TO DO:
Continue the House committee report on the sanctions bill below, picking up right after its final sentence.

Start of SELECTED PASSAGE

On March 21, 1996, the Committee on International Relations
received testimony from Senator D'Amato strongly endorsing the
provisions in H.R. 3107. The Committee subsequently debated the
measure and reported out H.R. 3106 by a vote of 32 to 0.
RollCall Votes and Amendments and Final Passage
In compliance with clause (2)(l)(2)(B) of rule XI of the
Rules of the House of Representatives, the record of committee
rollcall votes taken on final passage or amendments during the
committee's consideration of H.R. 3107, as amended, is set out
on the following pages, as is a report of the committee's final
action on the bill.
Description of Amendment, Motion, Order, or Other Proposition
By voice vote, the committee accepted several amendments
including an en bloc amendment offered by Chairman Gilman
clarifying certain definitions in the bill, specifying a two
year time frame for the duration of sanctions and making other
technical and conforming changes.

End of SELECTED PASSAGE
Start of EXERCISE DATA

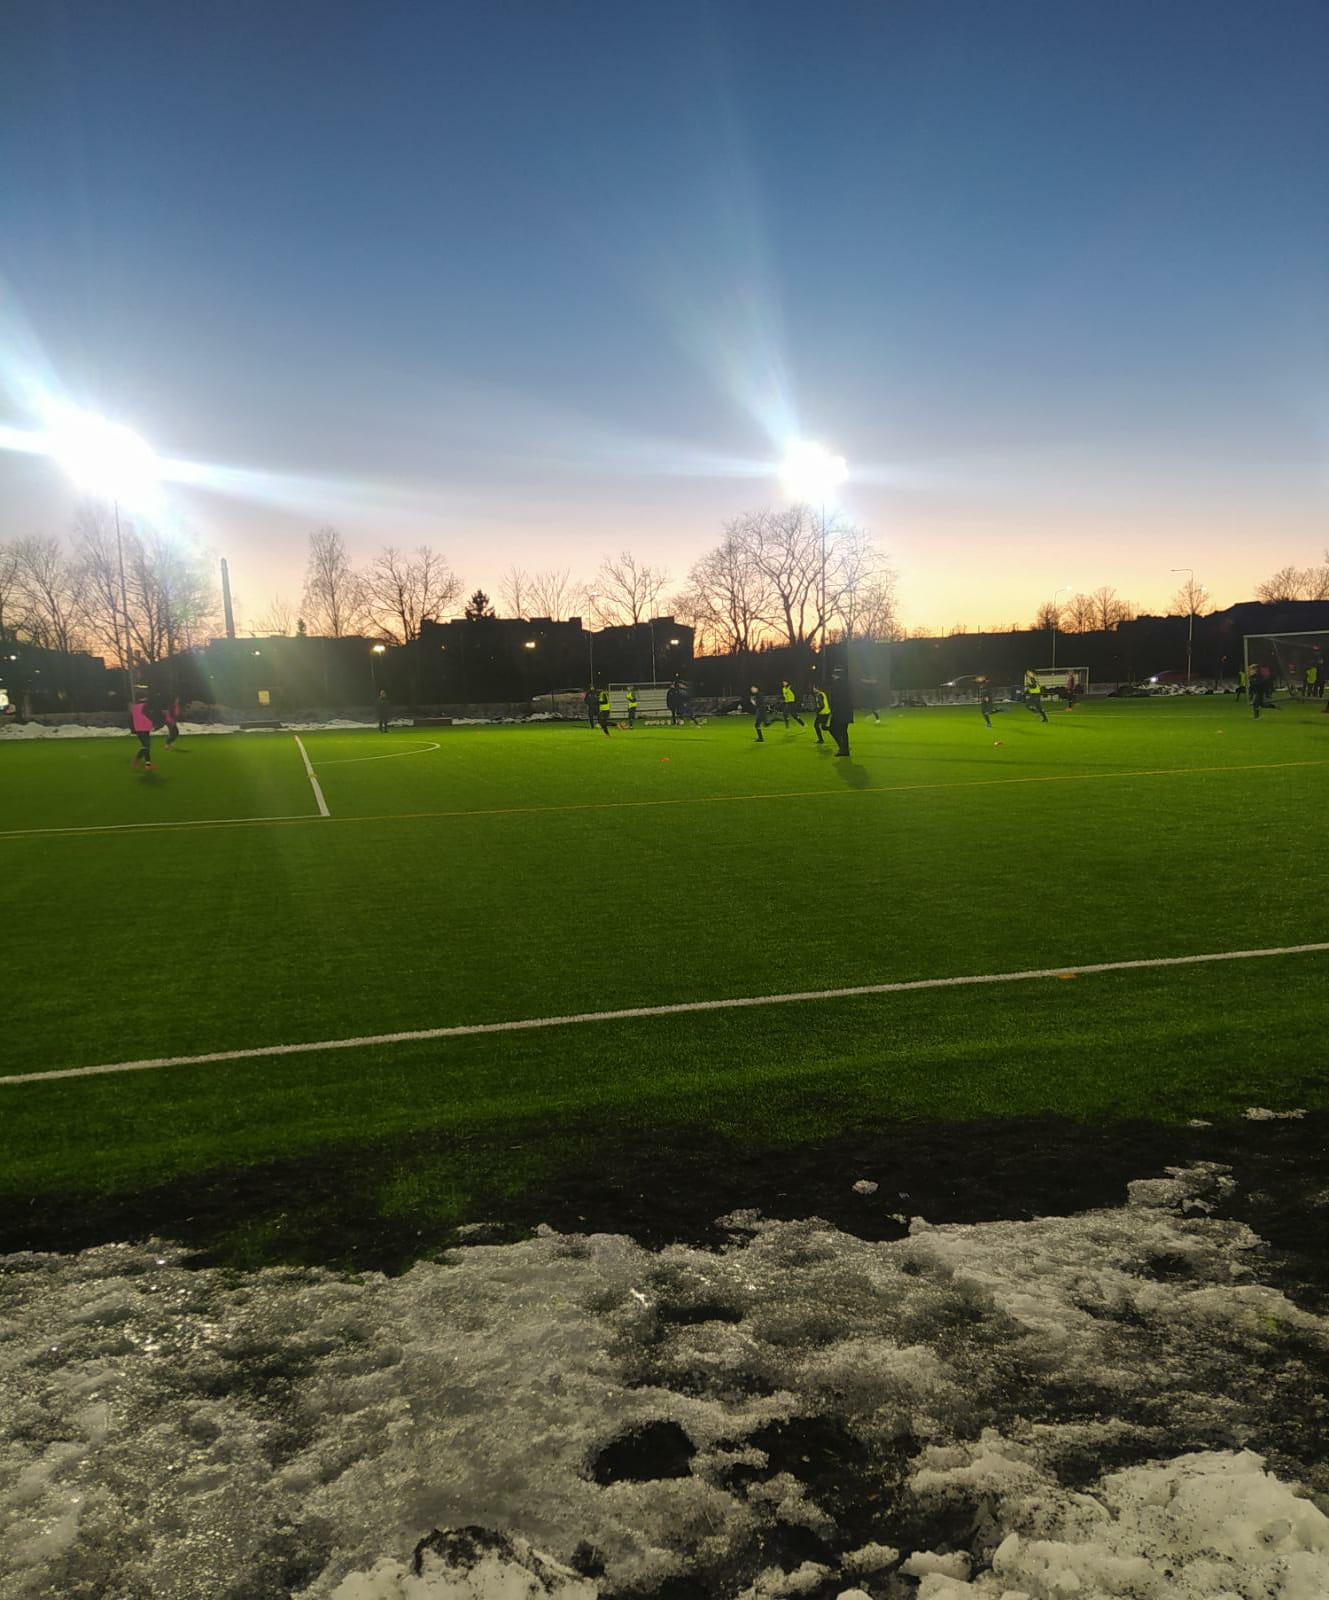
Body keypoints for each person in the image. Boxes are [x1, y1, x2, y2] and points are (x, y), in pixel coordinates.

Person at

End of EXERCISE DATA

YOUR RESPONSE:
It also accepted an amendment offered by Mr. Torricelli
requiring an additional condition for the lifting of sanctions
on Libya, specifying that the two Libyan nationals indicted for
their role in the destruction of Pan American Flight 103 be
made available for prosecution pursuant United Nations Security
Council Resolution 731 of January 21, 1992.
The Committee accepted an amendment offered by Mr. Campbell
specifying that the requirement in the bill preventing a
sanctioned person from receiving a loan or credit in an amount
exceeding $10 million be modified to ensure that it is
determined on an annual basis.
The Bereuter motion that the bill be reported to the House
with the recommendation that the bill, as amended, do pass.
Totals: 32 yeas, 0 nays.
Name and State Yea Nay Name and State Yea Nay
Benjamin A. Gilman, NY., Chmn............ X ....... Lee H. Hamilton, IN.............. X .......
William F. Goodling, PA.................. X ....... Sam Gejdenson, CN................ X .......
James A. Leach, IA....................... ....... ....... Tom Lantos, CA................... X .......
Toby Roth, WI............................ X ....... Robert G. Torricelli, NJ......... X .......
Henry J. Hyde, IL........................ ....... ....... Howard L. Berman, CA............. X .......
Doug Bereuter, NE........................ X ....... Gary L. Ackerman, NY............. ....... .......
Christopher H. Smith, NJ................. ....... ....... Harry Johnston, FL............... ....... .......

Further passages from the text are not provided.